I think all of these paragraphs point to a single (valid!) concern:
uplifting things increases instability. We can contain the risk of
instability by not uplifting things, or at least by asking for automated
tests and/or manual QE, or restricting what things we uplift (interface
changes, patch size, l10n concerns, etc. (l10n being a bit special
because there are other reasons besides stability)).

But as dbaron and past have pointed out (and as I've discussed with Liz
privately), realistically part of the issue is that we often don't get
QE verification or crash-rate-combatting until we get to beta/release.
That means nightly and, to a slightly lesser degree, aurora, are both
not particularly stable, and that that stability is not completely
dependent on how strict we are with uplifts.

It's very hard to assess the success of the current system at increasing
stability because there is no way to know "what would have been". We
don't know if developers or relman are overly cautious or not
cautious/strict enough, unless we experiment.
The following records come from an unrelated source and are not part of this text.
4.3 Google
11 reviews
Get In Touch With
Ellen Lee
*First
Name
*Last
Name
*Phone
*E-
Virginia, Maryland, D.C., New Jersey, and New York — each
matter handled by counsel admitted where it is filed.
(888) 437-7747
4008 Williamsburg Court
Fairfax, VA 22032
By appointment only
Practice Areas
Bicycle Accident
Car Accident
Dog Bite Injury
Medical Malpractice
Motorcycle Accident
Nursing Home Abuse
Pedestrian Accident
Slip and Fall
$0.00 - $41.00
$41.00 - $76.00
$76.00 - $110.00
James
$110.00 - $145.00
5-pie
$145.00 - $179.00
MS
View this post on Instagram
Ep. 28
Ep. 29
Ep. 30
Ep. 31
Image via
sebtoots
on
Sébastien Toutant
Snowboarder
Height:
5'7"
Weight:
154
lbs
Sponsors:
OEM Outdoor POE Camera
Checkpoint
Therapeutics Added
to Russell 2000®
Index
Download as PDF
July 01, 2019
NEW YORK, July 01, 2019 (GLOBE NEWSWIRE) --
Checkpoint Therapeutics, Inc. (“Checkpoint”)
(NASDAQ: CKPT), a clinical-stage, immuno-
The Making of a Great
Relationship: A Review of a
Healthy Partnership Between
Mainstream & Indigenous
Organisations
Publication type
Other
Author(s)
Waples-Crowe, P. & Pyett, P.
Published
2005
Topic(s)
Because nobody seems
particularly happy with the current state of things, I would like us to
experiment. :-)


So perhaps my original phrasing was clumsy. I would like us to
experiment with being "more permissive" about uplifts, and I'm
purposefully starting out with a subset of patches that I suspect are
lower risk, and where there is a clear secondary benefit (ie devedition
theming).

I believe it's probably equally useful to take a hard look at improving
quality on nightly and aurora through other means. I'll open a separate
thread about that.

~ Gijs

[Lawrence Mandel]

Good discussion. A few thoughts on top and in summary of what's already been said:

- I think experimenting is good. 46 seems like a good time in that we have some time to work out all of the details.

- The relman team agrees that while we do get value from Aurora approvals there is a lot of overhead here - and I would say ideally there are better activities on which to spend our time.

- Much of the value that relman gets out of approvals should be obtainable from other sources. We should identify the real value (I think we can do this quickly) and figure out how to get this information from the pushlog and other sources.

- There is an issue of trust. While many (in my experience the majority) of Mozilla devs have demonstrated that they make good decisions wrt uplifts, some don't. Having an open m-a branch is scary. We really need to keep this branch stable. This is the one piece of value, control over landings, that will be hard to replace. I agree with experimenting as we don't know how much actual value we're getting with our current model.

Sylvestre - Can we please put this on our list to discuss in Orlando and come back with either a commitment to do what Gijs has proposed or an alternative proposal?

Lawrence

[Sylvestre Ledru]

Hello,

First, I understand your pain and frustration. We have plan to simplify the aurora/devedition uplift processes for next year.

I think we can give a try to your proposition in 46. However, we think we will need two things:
* usage of a a=css-image-only approval
* a hook to verify the list of files being touched in the commit.

I reported this bug:
https://bugzilla.mozilla.org/show_bug.cgi?id=1231768
to get this hook.

Thanks for this proposition,
Sylvestre

[Emma Humphries]

MattN was demoing me a tool he was building as a side project that in
conjunction with a tool he used for participation during the Australis
work (showing screenshots to users and asking if things were broken)
might be something that could be used to leverage participation in
finding regressions in these changes.

Matt's plate is more than full, so this is something which would need
people assigned to it if it would be of benefit.

[Matthew N.]

I'm hoping to have this tool running in automation (on Try to start) in the next few work days then we can get it running more often (e.g. Nightlies). Of course it only covers things that screenshots are taken of which we can easily tweak over time.

Follow along in bug 1169179 and bug 1231408.

Matthew N.

[Sylvestre Ledru]

Coming back on this thread. I am sure that Gijs and others will think about it but even with the approval-by-default, we still need the status flags (affected => fixed/verified) to be updated once the patch reaches aurora.

Release management relies on the values of the status flags.